Baha’u’llah followed the injunction Feed thy people with thy rod. A biblical rod is a symbol of power. Moses had a wooden rod which tradition says he used to release water – the symbol for pure, clear spiritual teachings – from a rock in the wilderness. The iron rod was expected to be used by the Jewish Messiah, but Jesus referred to the sword of his mouth. The rod of Baha’u’llah was his “pen of revelation,” which he referred to many times, as in this passage from his writings:
The Pen of Revelation exclaimeth: “On this Day the Kingdom is God’s!” The Tongue of Power is calling: “On this Day all sovereignty is, in very deed, with God!”
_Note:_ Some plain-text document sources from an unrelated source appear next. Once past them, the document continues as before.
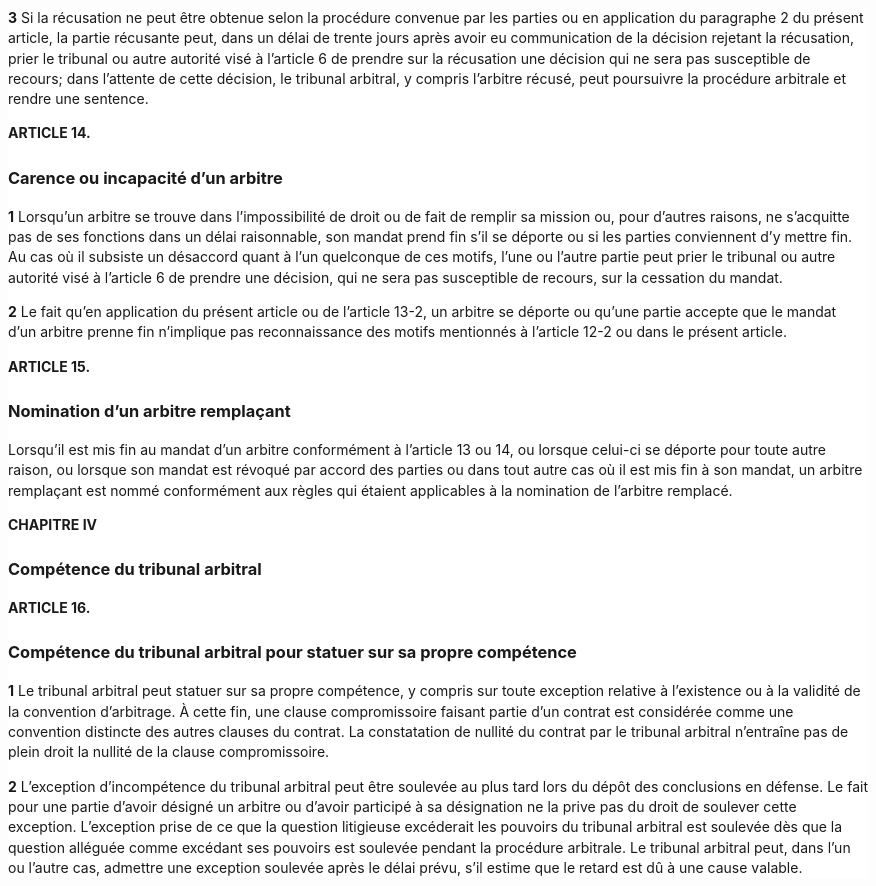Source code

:

**3** Si la récusation ne peut être obtenue selon la procédure convenue par les parties ou en application du paragraphe 2 du présent article, la partie récusante peut, dans un délai de trente jours après avoir eu communication de la décision rejetant la récusation, prier le tribunal ou autre autorité visé à l’article 6 de prendre sur la récusation une décision qui ne sera pas susceptible de recours; dans l’attente de cette décision, le tribunal arbitral, y compris l’arbitre récusé, peut poursuivre la procédure arbitrale et rendre une sentence.



**ARTICLE 14.** 
### Carence ou incapacité d’un arbitre


**1** Lorsqu’un arbitre se trouve dans l’impossibilité de droit ou de fait de remplir sa mission ou, pour d’autres raisons, ne s’acquitte pas de ses fonctions dans un délai raisonnable, son mandat prend fin s’il se déporte ou si les parties conviennent d’y mettre fin. Au cas où il subsiste un désaccord quant à l’un quelconque de ces motifs, l’une ou l’autre partie peut prier le tribunal ou autre autorité visé à l’article 6 de prendre une décision, qui ne sera pas susceptible de recours, sur la cessation du mandat.



**2** Le fait qu’en application du présent article ou de l’article 13-2, un arbitre se déporte ou qu’une partie accepte que le mandat d’un arbitre prenne fin n’implique pas reconnaissance des motifs mentionnés à l’article 12-2 ou dans le présent article.



**ARTICLE 15.** 
### Nomination d’un arbitre remplaçant


Lorsqu’il est mis fin au mandat d’un arbitre conformément à l’article 13 ou 14, ou lorsque celui-ci se déporte pour toute autre raison, ou lorsque son mandat est révoqué par accord des parties ou dans tout autre cas où il est mis fin à son mandat, un arbitre remplaçant est nommé conformément aux règles qui étaient applicables à la nomination de l’arbitre remplacé.



**CHAPITRE IV** 
### Compétence du tribunal arbitral


**ARTICLE 16.** 
### Compétence du tribunal arbitral pour statuer sur sa propre compétence


**1** Le tribunal arbitral peut statuer sur sa propre compétence, y compris sur toute exception relative à l’existence ou à la validité de la convention d’arbitrage. À cette fin, une clause compromissoire faisant partie d’un contrat est considérée comme une convention distincte des autres clauses du contrat. La constatation de nullité du contrat par le tribunal arbitral n’entraîne pas de plein droit la nullité de la clause compromissoire.



**2** L’exception d’incompétence du tribunal arbitral peut être soulevée au plus tard lors du dépôt des conclusions en défense. Le fait pour une partie d’avoir désigné un arbitre ou d’avoir participé à sa désignation ne la prive pas du droit de soulever cette exception. L’exception prise de ce que la question litigieuse excéderait les pouvoirs du tribunal arbitral est soulevée dès que la question alléguée comme excédant ses pouvoirs est soulevée pendant la procédure arbitrale. Le tribunal arbitral peut, dans l’un ou l’autre cas, admettre une exception soulevée après le délai prévu, s’il estime que le retard est dû à une cause valable.
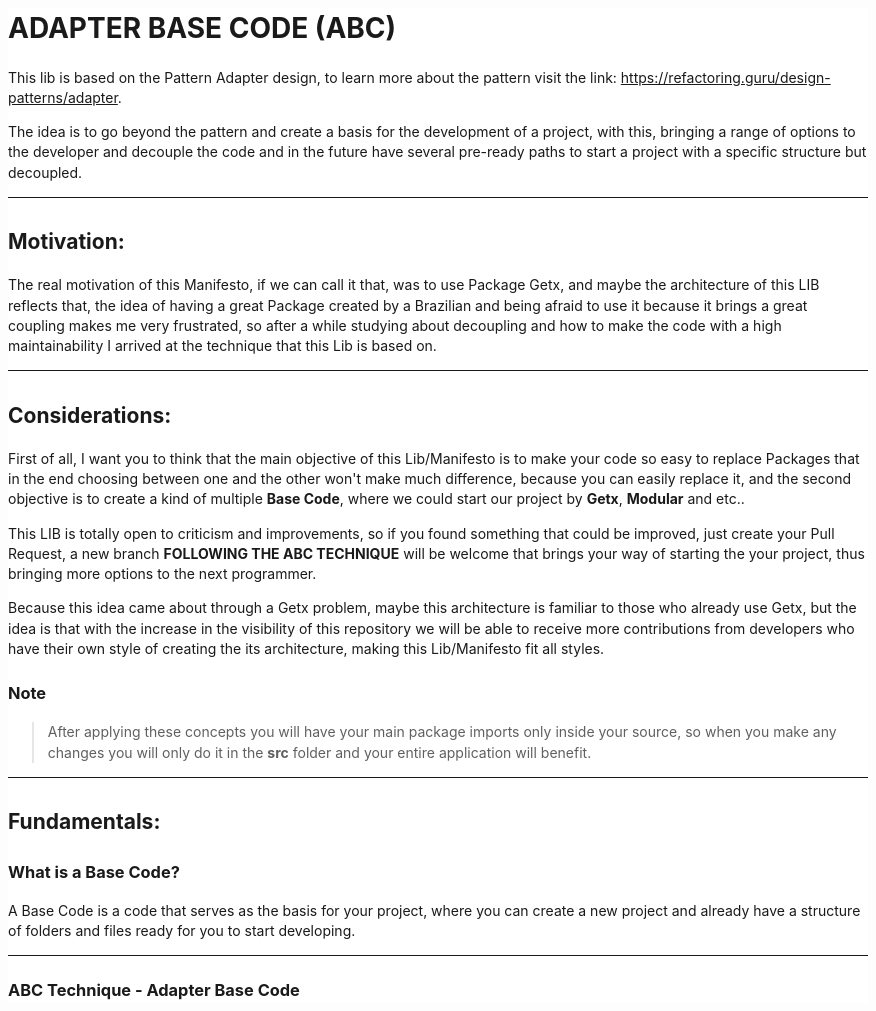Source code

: # ADAPTER BASE CODE (ABC)

This lib is based on the Pattern Adapter design, to learn more about the pattern visit the link: https://refactoring.guru/design-patterns/adapter.

The idea is to go beyond the pattern and create a basis for the development of a project, with this, bringing a range of options to the developer and decouple the code and in the future have several pre-ready paths to start a project with a specific structure but decoupled.

---
## Motivation: 

The real motivation of this Manifesto, if we can call it that, was to use Package Getx, and maybe the architecture of this LIB reflects that, the idea of having a great Package created by a Brazilian and being afraid to use it because it brings a great coupling makes me very frustrated, so after a while studying about decoupling and how to make the code with a high maintainability I arrived at the technique that this Lib is based on.

---
## Considerations:  
First of all, I want you to think that the main objective of this Lib/Manifesto is to make your code so easy to replace Packages that in the end choosing between one and the other won't make much difference, because you can easily replace it, and the second objective is to create a kind of multiple **Base Code**, where we could start our project by **Getx**, **Modular** and etc..

This LIB is totally open to criticism and improvements, so if you found something that could be improved, just create your Pull Request, a new branch **FOLLOWING THE ABC TECHNIQUE** will be welcome that brings your way of starting the your project, thus bringing more options to the next programmer.

Because this idea came about through a Getx problem, maybe this architecture is familiar to those who already use Getx, but the idea is that with the increase in the visibility of this repository we will be able to receive more contributions from developers who have their own style of creating the its architecture, making this Lib/Manifesto fit all styles.

### Note 
> After applying these concepts you will have your main package imports only inside your source, so when you make any changes you will only do it in the **src** folder and your entire application will benefit.

---
## Fundamentals:
  
   ### What is a Base Code?

  A Base Code is a code that serves as the basis for your project, where you can create a new project and already have a structure of folders and files ready for you to start developing.

___
   ### ABC Technique - Adapter Base Code
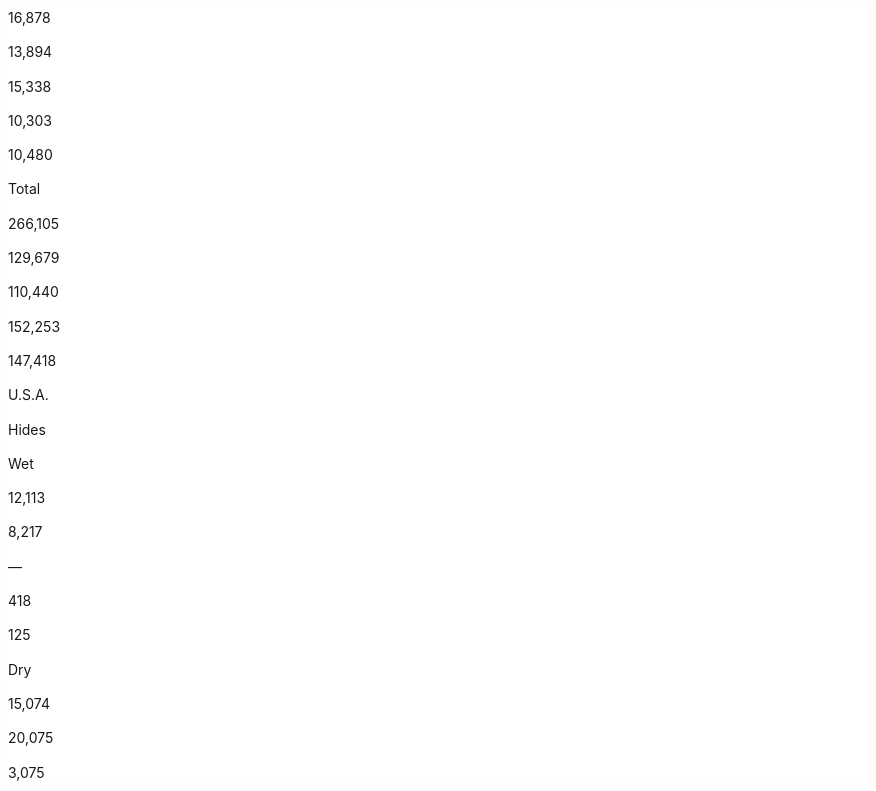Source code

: <td><p>16,878</p></td>

<td><p>13,894</p></td>

<td><p>15,338</p></td>

<td><p>10,303</p></td>

<td><p>10,480</p></td>

</tr>

<tr>

<td><p></p></td>

<td><p></p></td>

<td><p>Total</p></td>

<td><p>266,105</p></td>

<td><p>129,679</p></td>

<td><p>110,440</p></td>

<td><p>152,253</p></td>

<td><p>147,418</p></td>

</tr>

<tr>

<td><p>U.S.A.</p></td>

<td><p>Hides</p></td>

<td><p>Wet</p></td>

<td><p>12,113</p></td>

<td><p>8,217</p></td>

<td><p>&#x2014;</p></td>

<td><p>418</p></td>

<td><p>125</p></td>

</tr>

<tr>

<td><p></p></td>

<td><p></p></td>

<td><p>Dry</p></td>

<td><p>15,074</p></td>

<td><p>20,075</p></td>

<td><p>3,075</p></td>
The power of the pen of Baha’u’llah now emanates from the midst of Carmel, from the Baha’i World Centre on Mount Carmel, where his writings are preserved in the Baha’i archives. The days of thy coming out of the land of Egypt represent a parallel between the forty years of Moses teaching his people in the wilderness and the forty years of the ministry of Baha’u’llah, which began with his imprisonment in the dreaded Black Pit of Tehran.
Lastly, as Micah predicted, God would show unto him marvellous things. Undoubtedly not everything Baha’u’llah was shown in his revelation could be shared with humanity. However, over one hundred volumes of Baha’u’llah’s writings have been preserved, volumes that cover almost all aspects of civilization. These volumes of Baha’u’llah’s writings, according to Shoghi Effendi, the Guardian of the Baha’i Faith, are:
… replete with unnumbered exhortations, revolutionizing principles, world-shaping laws and ordinances, dire warnings and portentous prophecies, with soul-uplifting prayers and meditations, illuminating commentaries and interpretations, impassioned discourses and homilies, all interspersed with either addresses or references to kings, to emperors and to ministers, of both the East and the West, to ecclesiastics of divers denominations, and to leaders in the intellectual, political, literary, mystical, commercial and humanitarian spheres of human activity.
Amazing, right? Although perhaps not so amazing because all things – past, present, and future – are known to God. The amazing aspect might be that Micah wrote down what he did not understand, and throughout the centuries scribes continued to copy these verses that could not be understood until now.